Under the new § 826.100, employees are required to provide employers with documentation containing the following information prior to taking paid sick leave or expanded FMLA leave: (1) the employee’s name; (2) the date(s) for which leave is requested; (3) the qualifying reason for the leave; and (4) an oral or written statement that the employee is unable to work because of the qualified reason for leave. If an employee is subject to a government-issued quarantine or isolation order, he or she must also provide the employer with the name of the government agency that issued the order.
So what happens when an employee takes leave and wants to return to work? The new § 826.130 promulgated under the temporary rule holds that, in general, an employee on return from paid sick leave or expanded FMLA leave has a right to be restored to the same or an equivalent position. That said, paragraph (b) sets forth a number of limitations to that general proposition; namely, that employees are not protected fom employment actions, such as layoffs, that would have affected the employee regardless of whether he or she took leave, or if denying job restoration is necessary to prevent substantial and grievous economic injury to the employer. And employers with fewer than twenty-five (25) eligible employes may deny job restoration to an eligible employee if (1) the employee took leave to care for his or her son or daughter whose school or place of care was closed; (2) the position held by the employee at the time leave was taken no longer exists due to economic conditions caused by the public-health emergency; (3) the employer makes reasonable efforts to restore the employee to a position equivalent to the position the employee held prior to taking leave; and (4) where the reasonable efforts to restore the employee to an equivalent position fail and the employer makes reasonable efforts to contact the employee during a one-year period if an equivalent position becomes available.

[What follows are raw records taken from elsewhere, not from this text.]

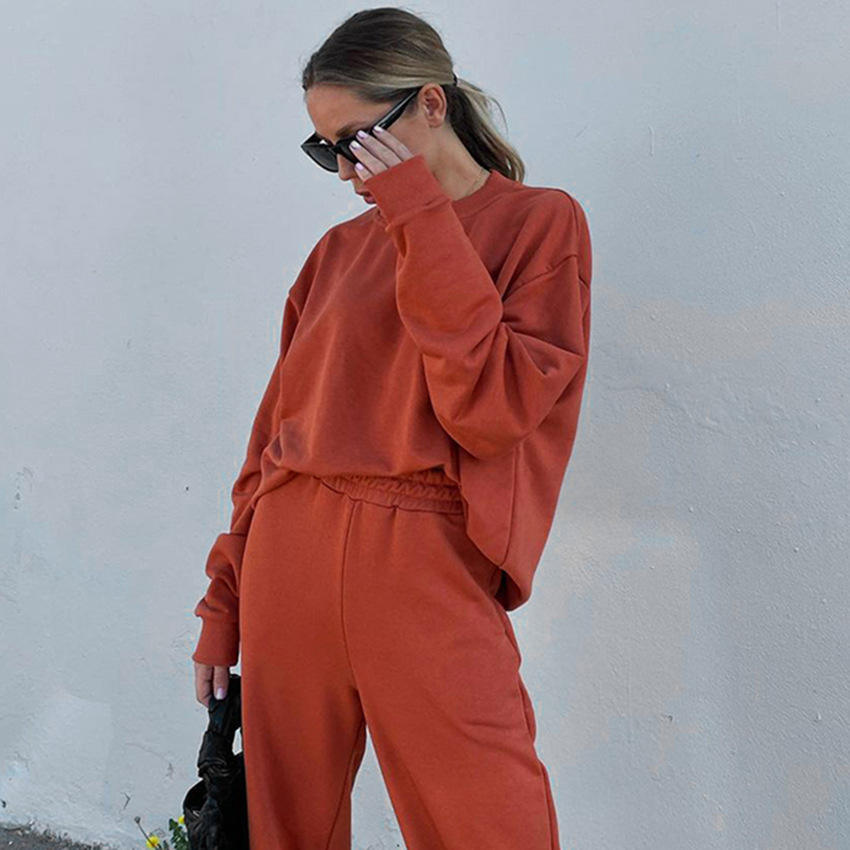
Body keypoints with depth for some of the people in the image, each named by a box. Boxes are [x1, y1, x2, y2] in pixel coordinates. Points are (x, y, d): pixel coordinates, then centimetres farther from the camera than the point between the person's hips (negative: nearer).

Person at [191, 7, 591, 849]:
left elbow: (491, 412, -10)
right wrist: (225, 600, 13)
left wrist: (424, 229, -12)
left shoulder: (542, 222, 2)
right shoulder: (340, 250, 14)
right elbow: (280, 426, 15)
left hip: (427, 573, -4)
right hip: (289, 555, 4)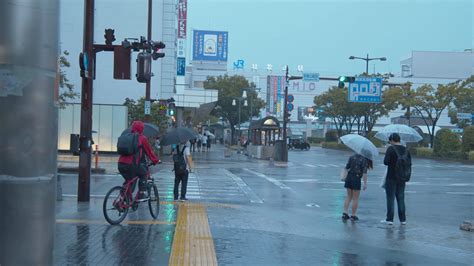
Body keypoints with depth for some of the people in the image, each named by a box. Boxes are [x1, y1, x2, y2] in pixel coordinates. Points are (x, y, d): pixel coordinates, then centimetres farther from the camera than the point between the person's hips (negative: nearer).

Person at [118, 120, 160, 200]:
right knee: (143, 174, 18)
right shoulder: (142, 138, 4)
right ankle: (142, 194, 9)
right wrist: (156, 160, 23)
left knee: (129, 181, 24)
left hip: (121, 164, 6)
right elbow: (149, 151, 10)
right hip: (132, 164, -6)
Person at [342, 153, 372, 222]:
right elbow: (364, 173, -12)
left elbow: (346, 168, 8)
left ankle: (345, 213, 7)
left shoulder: (352, 157, 8)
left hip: (348, 177, 5)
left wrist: (345, 177, 19)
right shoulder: (364, 160, -7)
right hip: (356, 179, -5)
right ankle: (353, 216, 10)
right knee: (355, 198, 6)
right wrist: (365, 183, -11)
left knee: (349, 197, 17)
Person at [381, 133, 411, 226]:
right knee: (401, 198, 12)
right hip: (402, 178, 5)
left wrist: (391, 162, 2)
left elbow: (385, 162, -18)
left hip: (391, 177, -5)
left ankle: (389, 219, 2)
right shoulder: (406, 150, 6)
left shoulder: (391, 149, -12)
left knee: (390, 198, 1)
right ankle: (403, 219, 14)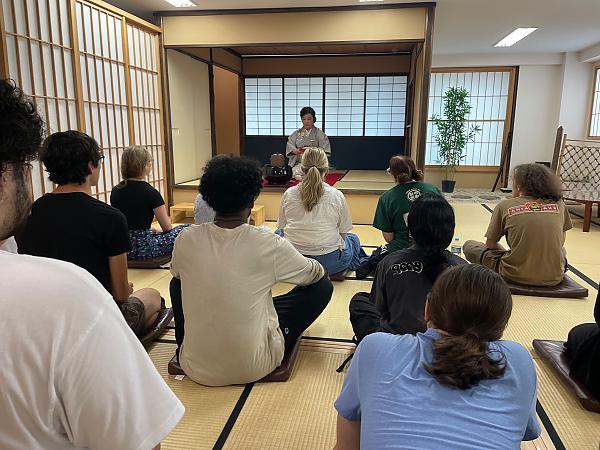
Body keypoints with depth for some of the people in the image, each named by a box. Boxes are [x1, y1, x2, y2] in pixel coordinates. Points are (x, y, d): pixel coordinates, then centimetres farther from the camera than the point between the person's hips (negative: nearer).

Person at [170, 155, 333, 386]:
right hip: (254, 367, -3)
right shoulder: (270, 245, -18)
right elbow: (316, 273, 2)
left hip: (196, 368, 3)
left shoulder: (186, 240, -11)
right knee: (322, 285, 8)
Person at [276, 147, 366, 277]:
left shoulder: (288, 194, -3)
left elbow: (282, 229, 7)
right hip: (329, 261, 0)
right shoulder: (336, 196, -8)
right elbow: (342, 233, 0)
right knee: (353, 239, 33)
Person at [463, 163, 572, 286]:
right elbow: (560, 243, 14)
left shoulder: (504, 206, -2)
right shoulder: (559, 204, 3)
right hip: (554, 278, 4)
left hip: (516, 276, -4)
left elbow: (490, 245, 5)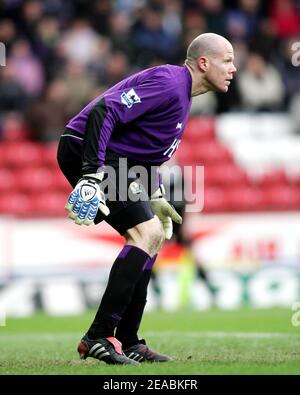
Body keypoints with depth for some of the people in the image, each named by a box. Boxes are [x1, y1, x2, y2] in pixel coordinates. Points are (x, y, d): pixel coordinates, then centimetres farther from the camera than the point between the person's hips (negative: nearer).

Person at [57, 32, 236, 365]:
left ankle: (128, 343, 16)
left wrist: (154, 199, 19)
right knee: (147, 233, -18)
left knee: (153, 235, 13)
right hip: (86, 150, -11)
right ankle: (99, 337, -19)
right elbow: (104, 111, -26)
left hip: (114, 160, 11)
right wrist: (92, 174, -31)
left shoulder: (182, 93, 17)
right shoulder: (168, 83, -17)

Finally, §§ 826.150 and 826.151 of the new temporary rule reinforce various prohibited acts, such as discharging, disciplining, or discriminating against an employee because the employee took paid sick leave or expanded FMLA leave, or filed a complaint or instituted a proceeding related to the new laws governing paid sick leave or expanded FMLA leave. Employers who engage in such acts will be subject to enforcement actions under the Fair Labor Standards Act, in the event of paid sick leave, or the FMLA, in the event of expanded FMLA leave.
To be sure, this massive new rule provides major guidance to employers and employees who are still trying to wrap their hands around the flurry of new laws passed by Congress in recent days due to COVID-19. But there is a ton of information contained within this document alone, and more will be written about it in the coming days. To the extent they can, employers should tread lightly through these new rules, and should consult with an attorney about how to best navigate this unprecedented experience and prevent a possible infraction of the law on top of an already-difficult economic situation.